Le 8 août 2004, dans la ville d'Ochsenhausen près de Stuttgart, une exposition a été inaugurée consacrée au peut-être le plus célèbre des fils de la ville: le génie des faux Konrad Kujau. En Allemagne, il est peut-être plus facile de trouver une personne qui ne sait pas qui était le baron Munchausen que celle qui n'a jamais entendu le nom de Konrad Kuyau.

Le scandale des "Journaux d'Hitler", qui a coûté à Kuyau lui-même trois ans de prison, a finalement eu un effet nettoyant pour le pays: la soi-disant "scène" des collectionneurs d'artefacts du Troisième Reich, qui a mené une existence semi-légale au premier décennies après la guerre, était au centre de l'attention du public.
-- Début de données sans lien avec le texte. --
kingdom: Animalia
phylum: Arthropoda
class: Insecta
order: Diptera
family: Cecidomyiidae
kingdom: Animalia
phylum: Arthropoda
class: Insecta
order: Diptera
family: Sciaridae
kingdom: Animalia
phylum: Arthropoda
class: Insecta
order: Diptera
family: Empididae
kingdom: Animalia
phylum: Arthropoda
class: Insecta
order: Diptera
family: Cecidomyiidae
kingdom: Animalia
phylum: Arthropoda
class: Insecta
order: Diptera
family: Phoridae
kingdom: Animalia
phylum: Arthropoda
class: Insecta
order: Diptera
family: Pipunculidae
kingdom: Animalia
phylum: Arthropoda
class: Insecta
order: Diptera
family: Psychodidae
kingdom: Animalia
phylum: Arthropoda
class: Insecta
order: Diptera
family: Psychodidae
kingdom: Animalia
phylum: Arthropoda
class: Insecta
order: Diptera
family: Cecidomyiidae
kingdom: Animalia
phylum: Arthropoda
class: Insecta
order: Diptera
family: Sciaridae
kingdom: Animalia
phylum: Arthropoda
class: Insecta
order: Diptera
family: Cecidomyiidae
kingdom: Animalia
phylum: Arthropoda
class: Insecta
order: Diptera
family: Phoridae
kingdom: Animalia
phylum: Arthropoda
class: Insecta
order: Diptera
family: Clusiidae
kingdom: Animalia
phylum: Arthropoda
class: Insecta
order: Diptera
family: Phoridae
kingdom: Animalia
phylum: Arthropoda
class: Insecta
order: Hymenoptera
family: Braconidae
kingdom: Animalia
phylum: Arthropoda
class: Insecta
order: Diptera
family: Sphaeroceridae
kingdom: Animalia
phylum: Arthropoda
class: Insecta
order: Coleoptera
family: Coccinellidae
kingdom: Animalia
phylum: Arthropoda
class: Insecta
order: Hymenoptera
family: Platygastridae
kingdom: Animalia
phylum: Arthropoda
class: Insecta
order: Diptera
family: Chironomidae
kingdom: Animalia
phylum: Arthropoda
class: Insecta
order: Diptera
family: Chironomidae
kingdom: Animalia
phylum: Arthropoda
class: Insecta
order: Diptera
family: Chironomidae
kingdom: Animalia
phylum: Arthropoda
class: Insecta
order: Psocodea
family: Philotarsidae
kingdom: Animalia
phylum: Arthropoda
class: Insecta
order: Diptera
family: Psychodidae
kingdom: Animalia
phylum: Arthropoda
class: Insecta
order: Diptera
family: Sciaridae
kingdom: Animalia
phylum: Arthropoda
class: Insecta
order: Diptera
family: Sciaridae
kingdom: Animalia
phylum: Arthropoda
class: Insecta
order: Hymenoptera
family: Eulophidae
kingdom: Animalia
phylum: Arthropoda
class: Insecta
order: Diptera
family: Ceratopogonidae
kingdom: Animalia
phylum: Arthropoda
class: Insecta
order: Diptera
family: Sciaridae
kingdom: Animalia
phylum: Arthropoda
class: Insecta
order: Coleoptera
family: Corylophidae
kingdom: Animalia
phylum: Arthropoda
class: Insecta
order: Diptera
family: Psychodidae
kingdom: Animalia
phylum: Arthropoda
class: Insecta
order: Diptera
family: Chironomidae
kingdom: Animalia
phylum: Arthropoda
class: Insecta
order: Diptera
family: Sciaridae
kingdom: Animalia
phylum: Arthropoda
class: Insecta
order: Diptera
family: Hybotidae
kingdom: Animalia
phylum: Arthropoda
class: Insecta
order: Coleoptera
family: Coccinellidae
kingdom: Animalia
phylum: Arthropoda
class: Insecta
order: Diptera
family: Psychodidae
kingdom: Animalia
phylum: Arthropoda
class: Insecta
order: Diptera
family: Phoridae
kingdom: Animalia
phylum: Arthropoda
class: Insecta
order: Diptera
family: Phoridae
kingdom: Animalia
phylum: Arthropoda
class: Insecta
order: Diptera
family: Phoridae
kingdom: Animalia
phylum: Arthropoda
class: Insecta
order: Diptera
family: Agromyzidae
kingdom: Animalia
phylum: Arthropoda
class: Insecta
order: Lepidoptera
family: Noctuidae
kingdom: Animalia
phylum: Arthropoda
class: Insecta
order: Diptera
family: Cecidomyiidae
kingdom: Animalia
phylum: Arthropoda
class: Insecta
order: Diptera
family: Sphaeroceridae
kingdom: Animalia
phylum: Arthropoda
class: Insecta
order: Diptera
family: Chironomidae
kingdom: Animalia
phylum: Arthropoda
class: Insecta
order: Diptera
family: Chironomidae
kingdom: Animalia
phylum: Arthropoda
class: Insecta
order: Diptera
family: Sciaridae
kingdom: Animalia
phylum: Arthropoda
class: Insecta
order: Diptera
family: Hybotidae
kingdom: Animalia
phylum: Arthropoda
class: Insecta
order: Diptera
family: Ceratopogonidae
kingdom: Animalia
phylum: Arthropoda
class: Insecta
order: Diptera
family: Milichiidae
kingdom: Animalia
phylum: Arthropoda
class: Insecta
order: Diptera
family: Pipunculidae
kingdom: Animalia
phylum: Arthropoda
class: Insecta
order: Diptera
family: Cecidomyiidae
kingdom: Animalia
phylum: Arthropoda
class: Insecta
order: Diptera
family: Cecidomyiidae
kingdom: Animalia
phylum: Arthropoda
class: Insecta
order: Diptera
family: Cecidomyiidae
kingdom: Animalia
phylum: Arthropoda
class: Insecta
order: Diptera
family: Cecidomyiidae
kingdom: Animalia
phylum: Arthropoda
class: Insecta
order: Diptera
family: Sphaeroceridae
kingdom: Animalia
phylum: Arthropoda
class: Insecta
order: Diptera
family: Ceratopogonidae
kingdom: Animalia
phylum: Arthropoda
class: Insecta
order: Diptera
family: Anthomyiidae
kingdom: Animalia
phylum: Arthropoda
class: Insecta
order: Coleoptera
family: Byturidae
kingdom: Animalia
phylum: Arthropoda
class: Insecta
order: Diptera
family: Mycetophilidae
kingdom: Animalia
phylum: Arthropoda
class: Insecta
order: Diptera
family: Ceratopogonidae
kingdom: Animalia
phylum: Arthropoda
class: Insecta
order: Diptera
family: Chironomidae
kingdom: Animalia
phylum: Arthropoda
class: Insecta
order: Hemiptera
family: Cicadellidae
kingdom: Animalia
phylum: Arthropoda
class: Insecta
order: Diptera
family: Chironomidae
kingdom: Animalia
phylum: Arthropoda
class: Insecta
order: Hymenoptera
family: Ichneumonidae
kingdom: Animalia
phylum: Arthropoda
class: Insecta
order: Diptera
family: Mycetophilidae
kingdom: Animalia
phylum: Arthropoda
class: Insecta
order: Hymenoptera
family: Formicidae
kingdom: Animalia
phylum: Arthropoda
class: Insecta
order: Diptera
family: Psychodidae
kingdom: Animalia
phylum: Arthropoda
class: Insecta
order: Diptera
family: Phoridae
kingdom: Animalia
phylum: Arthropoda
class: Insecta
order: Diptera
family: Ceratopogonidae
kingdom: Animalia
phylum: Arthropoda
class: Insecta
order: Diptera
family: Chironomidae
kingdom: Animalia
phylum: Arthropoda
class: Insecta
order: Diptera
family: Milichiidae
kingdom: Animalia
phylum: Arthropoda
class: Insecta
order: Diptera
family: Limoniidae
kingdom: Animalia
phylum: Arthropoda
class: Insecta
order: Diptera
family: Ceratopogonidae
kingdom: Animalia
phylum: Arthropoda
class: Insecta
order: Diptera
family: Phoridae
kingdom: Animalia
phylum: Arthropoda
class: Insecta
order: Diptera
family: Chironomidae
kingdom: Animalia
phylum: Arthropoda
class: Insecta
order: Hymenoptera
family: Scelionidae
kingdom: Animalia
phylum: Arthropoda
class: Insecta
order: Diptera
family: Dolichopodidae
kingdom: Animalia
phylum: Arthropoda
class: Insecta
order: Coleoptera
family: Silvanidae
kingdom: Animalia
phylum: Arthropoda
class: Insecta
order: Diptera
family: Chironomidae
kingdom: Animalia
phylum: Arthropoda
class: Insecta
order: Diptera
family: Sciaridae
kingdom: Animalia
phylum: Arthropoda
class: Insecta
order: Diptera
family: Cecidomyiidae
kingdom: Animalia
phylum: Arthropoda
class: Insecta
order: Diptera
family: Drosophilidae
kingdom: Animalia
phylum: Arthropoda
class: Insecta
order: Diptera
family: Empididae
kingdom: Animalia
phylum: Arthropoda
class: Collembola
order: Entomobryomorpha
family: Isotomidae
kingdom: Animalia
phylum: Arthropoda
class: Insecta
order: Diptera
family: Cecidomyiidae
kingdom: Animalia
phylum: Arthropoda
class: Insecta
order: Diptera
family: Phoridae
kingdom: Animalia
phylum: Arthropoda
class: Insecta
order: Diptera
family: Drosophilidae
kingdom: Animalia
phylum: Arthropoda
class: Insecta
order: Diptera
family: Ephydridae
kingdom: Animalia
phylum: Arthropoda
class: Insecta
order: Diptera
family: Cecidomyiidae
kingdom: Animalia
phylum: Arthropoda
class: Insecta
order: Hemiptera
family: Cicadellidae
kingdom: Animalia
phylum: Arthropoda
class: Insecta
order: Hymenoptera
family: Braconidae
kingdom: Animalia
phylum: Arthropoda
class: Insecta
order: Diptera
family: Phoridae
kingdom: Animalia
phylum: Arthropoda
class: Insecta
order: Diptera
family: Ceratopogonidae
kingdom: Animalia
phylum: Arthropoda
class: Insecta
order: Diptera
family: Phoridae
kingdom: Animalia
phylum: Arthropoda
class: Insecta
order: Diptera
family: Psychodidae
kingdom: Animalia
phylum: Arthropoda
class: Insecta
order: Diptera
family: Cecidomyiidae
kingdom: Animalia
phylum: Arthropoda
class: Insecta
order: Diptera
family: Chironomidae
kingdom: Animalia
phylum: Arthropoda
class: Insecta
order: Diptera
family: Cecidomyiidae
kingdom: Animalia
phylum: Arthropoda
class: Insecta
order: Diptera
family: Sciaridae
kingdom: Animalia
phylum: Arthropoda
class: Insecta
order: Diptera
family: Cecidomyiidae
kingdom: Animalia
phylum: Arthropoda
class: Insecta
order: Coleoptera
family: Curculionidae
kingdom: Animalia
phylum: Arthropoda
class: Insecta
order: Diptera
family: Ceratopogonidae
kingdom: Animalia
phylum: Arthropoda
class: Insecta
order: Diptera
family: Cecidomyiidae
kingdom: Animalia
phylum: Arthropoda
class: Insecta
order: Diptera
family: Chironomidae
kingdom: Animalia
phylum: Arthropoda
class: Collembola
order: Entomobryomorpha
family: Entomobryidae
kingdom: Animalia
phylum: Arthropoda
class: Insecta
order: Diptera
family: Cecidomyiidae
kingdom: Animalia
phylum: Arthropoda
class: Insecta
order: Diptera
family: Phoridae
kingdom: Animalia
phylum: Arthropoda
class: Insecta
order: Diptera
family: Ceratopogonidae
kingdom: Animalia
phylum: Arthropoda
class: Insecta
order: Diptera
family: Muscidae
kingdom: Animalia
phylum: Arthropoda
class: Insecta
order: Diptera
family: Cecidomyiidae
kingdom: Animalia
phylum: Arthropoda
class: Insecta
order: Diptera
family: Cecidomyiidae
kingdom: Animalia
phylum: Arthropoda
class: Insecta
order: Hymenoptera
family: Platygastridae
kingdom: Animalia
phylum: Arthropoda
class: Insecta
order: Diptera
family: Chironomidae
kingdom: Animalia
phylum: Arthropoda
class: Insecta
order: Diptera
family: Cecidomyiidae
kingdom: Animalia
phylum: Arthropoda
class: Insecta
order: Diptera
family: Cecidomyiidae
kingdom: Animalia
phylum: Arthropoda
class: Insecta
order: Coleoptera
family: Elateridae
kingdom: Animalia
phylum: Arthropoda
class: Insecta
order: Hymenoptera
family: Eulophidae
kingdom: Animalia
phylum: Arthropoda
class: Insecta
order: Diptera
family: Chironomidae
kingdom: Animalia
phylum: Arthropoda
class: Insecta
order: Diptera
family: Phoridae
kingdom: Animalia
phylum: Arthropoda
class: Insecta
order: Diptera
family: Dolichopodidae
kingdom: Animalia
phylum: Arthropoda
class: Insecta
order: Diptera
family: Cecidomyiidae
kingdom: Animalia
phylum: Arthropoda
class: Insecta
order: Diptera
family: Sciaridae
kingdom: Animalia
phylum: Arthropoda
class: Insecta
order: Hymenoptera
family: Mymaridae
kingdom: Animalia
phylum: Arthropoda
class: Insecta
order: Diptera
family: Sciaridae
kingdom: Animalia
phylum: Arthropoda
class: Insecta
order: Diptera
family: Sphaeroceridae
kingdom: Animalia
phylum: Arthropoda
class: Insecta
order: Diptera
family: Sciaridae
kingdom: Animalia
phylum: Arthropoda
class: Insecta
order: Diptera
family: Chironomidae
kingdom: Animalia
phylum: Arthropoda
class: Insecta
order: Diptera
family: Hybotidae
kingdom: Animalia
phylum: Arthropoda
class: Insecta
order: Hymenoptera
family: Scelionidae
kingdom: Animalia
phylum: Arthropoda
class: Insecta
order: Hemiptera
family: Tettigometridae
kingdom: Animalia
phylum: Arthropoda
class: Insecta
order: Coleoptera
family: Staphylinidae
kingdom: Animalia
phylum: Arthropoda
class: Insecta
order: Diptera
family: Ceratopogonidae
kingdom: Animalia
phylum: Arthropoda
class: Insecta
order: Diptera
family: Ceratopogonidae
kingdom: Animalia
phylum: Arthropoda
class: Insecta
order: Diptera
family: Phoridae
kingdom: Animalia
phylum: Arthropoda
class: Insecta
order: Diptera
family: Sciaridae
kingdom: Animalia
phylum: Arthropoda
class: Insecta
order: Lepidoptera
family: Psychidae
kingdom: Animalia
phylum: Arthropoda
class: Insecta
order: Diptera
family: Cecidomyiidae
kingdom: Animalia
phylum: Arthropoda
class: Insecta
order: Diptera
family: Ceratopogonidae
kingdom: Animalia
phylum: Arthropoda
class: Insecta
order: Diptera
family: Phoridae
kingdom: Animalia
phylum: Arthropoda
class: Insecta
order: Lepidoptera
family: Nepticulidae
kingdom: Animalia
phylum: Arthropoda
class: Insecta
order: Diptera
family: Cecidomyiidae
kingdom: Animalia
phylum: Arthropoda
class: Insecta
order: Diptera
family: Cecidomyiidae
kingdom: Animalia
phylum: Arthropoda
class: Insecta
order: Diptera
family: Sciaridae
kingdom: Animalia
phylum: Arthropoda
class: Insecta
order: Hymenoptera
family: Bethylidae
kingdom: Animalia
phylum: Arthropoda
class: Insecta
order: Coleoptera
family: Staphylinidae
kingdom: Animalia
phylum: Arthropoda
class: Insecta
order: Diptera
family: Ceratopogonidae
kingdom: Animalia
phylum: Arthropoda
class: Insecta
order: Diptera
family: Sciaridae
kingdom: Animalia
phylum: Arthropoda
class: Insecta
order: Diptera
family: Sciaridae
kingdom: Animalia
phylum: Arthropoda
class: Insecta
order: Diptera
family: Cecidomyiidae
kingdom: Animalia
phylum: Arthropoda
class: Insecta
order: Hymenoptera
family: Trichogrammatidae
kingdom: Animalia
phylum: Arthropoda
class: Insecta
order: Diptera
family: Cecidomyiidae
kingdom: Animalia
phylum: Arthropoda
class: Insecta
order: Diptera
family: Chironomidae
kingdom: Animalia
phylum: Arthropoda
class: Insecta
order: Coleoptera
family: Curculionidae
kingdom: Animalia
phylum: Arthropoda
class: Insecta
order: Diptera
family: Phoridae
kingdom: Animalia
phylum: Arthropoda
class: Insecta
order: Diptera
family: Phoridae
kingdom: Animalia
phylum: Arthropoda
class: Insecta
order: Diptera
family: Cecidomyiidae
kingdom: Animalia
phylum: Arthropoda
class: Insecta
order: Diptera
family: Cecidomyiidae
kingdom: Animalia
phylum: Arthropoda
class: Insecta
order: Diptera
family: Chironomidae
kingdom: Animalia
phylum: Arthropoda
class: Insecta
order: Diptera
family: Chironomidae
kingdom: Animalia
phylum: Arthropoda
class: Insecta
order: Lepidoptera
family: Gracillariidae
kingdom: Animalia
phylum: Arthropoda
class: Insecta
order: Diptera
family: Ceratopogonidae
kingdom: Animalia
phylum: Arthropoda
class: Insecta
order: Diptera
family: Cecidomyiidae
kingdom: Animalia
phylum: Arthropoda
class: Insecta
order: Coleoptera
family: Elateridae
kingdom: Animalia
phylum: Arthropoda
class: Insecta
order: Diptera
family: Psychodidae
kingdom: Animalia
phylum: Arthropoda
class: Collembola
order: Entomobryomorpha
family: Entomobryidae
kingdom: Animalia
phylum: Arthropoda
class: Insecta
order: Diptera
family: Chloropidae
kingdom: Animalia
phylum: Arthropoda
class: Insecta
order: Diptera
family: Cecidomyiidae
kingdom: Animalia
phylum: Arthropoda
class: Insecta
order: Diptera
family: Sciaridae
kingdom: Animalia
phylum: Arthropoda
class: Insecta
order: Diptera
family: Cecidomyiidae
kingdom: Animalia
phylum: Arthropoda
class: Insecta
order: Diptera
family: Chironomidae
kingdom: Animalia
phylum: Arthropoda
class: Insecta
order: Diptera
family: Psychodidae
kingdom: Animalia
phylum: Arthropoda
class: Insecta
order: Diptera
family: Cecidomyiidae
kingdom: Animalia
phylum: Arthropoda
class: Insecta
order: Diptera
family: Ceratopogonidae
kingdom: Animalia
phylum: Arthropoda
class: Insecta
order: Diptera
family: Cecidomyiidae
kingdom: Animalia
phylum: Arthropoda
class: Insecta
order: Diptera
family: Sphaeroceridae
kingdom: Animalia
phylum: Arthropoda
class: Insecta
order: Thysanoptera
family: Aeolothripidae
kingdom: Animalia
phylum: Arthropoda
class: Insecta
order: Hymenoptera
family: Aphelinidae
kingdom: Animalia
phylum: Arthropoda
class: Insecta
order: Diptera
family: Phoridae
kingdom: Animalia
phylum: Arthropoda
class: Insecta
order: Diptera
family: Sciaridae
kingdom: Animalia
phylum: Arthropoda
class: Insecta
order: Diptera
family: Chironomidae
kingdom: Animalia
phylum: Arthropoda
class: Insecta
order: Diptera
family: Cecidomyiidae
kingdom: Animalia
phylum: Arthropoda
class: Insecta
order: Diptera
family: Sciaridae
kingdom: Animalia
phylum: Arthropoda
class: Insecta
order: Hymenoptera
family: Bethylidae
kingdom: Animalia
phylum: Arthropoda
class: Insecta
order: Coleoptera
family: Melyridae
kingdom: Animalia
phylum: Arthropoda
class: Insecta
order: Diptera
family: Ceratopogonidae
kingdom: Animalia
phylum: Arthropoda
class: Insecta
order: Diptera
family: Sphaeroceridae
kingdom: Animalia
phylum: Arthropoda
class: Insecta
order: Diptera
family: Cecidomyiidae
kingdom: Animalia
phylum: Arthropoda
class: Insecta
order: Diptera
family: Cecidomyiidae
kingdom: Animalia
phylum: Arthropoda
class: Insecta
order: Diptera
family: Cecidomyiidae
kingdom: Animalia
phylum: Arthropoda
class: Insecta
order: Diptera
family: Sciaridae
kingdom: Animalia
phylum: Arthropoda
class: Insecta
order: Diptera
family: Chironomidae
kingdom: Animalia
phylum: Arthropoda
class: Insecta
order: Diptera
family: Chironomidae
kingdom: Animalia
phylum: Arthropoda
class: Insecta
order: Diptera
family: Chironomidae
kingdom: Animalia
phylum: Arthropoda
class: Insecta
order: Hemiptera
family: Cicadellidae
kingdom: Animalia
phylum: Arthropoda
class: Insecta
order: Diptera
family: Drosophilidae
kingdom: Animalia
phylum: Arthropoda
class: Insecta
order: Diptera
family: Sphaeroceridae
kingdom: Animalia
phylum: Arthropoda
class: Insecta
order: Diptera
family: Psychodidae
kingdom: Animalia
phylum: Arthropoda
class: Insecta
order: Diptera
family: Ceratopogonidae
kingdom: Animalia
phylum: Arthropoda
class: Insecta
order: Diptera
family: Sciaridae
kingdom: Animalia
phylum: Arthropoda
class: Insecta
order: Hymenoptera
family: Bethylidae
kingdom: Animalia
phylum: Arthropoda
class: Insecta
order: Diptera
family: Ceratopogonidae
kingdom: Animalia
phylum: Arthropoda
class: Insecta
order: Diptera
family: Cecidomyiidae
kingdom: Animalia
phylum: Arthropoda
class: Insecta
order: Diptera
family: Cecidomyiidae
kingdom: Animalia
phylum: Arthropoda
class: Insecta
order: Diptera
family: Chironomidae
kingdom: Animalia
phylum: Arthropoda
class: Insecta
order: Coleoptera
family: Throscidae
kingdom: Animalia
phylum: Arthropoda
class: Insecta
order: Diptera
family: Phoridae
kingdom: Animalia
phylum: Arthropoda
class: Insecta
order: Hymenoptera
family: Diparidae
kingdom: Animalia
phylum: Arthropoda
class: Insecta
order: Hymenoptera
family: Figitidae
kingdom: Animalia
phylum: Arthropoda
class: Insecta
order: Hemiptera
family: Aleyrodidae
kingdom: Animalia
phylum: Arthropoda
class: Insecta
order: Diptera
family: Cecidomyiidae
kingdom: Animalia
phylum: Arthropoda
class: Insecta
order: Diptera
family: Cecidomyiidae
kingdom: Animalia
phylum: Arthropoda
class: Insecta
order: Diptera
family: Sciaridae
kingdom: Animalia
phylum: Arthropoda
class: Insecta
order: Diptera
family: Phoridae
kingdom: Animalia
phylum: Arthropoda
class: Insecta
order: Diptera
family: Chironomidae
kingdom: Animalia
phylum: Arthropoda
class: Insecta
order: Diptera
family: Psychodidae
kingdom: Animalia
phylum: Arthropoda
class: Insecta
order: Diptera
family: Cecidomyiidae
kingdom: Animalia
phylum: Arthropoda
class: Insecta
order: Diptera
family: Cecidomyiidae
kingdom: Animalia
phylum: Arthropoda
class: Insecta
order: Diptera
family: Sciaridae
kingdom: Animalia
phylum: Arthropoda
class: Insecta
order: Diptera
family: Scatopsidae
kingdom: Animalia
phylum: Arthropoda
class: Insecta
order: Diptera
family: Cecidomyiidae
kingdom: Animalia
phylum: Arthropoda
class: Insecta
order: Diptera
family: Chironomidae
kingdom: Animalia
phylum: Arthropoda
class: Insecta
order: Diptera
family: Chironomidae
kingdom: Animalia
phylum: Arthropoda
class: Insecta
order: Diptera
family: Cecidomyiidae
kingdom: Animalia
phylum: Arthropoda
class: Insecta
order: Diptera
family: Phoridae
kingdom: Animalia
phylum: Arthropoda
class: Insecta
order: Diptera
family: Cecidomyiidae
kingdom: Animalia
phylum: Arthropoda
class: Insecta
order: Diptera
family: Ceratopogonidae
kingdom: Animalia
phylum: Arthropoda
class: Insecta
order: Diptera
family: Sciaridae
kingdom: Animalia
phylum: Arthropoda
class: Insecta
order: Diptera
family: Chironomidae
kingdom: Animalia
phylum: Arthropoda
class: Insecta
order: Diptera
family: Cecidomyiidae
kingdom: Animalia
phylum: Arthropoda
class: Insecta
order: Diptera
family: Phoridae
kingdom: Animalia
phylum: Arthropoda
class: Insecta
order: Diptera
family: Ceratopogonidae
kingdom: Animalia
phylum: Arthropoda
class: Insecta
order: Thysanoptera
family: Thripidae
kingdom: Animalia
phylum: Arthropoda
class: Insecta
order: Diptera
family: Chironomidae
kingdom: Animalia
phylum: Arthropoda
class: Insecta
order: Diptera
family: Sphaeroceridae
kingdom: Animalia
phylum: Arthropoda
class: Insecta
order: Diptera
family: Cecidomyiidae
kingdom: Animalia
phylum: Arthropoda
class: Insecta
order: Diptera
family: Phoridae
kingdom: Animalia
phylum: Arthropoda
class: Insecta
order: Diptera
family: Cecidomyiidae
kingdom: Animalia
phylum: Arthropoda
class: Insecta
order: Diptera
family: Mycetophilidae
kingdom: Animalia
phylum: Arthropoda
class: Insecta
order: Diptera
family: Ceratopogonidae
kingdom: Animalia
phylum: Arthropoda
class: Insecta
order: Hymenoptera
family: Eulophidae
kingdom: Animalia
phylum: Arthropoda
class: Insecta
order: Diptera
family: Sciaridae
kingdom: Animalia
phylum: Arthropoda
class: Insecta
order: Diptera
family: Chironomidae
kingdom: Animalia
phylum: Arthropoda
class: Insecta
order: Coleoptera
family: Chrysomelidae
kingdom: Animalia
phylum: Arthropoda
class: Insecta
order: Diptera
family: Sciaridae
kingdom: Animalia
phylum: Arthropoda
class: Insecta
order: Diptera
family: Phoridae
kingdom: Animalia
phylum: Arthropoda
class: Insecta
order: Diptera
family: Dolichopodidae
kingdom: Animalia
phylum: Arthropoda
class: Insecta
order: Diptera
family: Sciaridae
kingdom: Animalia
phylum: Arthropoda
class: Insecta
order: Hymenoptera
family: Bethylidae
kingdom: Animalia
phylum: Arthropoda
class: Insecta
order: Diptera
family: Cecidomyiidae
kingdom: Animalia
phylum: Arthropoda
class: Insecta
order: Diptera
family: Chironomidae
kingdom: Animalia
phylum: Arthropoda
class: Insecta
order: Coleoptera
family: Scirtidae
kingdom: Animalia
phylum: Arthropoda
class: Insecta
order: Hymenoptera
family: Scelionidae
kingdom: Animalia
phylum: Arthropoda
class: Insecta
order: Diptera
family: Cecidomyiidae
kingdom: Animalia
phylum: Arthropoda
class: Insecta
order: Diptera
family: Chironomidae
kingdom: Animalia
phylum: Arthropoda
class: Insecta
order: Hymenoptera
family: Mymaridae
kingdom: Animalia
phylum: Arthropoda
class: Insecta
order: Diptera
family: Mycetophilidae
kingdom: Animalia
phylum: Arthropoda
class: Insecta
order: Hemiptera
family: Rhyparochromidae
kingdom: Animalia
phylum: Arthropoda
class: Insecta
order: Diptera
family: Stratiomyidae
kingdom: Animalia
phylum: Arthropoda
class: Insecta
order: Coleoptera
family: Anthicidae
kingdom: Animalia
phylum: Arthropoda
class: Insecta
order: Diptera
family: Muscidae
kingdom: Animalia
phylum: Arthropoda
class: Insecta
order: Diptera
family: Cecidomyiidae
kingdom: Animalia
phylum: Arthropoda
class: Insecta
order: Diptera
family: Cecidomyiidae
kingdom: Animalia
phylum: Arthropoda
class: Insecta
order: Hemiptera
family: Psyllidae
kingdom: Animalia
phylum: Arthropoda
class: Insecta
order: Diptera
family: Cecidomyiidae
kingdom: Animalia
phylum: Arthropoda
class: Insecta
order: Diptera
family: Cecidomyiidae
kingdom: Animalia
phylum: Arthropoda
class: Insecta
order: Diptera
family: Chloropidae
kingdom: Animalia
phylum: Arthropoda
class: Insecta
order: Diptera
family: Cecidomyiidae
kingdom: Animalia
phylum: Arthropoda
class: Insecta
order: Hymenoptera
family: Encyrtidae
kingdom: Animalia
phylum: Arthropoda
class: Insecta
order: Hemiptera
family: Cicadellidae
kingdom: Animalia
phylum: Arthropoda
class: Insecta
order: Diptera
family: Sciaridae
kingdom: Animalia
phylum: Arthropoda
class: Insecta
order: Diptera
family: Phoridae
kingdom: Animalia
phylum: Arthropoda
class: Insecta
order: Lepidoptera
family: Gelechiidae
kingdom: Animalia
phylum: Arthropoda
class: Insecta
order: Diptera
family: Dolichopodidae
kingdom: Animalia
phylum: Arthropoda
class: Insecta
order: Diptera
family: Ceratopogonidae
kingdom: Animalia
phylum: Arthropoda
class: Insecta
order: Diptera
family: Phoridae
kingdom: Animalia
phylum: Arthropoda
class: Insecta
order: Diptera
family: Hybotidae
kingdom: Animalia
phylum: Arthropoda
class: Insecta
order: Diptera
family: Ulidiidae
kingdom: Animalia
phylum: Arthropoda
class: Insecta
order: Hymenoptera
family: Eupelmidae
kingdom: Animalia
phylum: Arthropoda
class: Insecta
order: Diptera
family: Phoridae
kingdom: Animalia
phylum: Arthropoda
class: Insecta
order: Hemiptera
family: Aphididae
Et le journalisme purement sensationnel a retenu une bonne leçon.

Aujourd'hui, le phénomène Kuyau fait partie de l'histoire, déclare le commissaire de l'exposition Michael Schmidt. Bien entendu, toutes les expositions liées à l'histoire du Troisième Reich sont accompagnées de commentaires détaillés, et des peintures de Kuyau, seules sont exposées celles qui sont signées par le maître lui-même.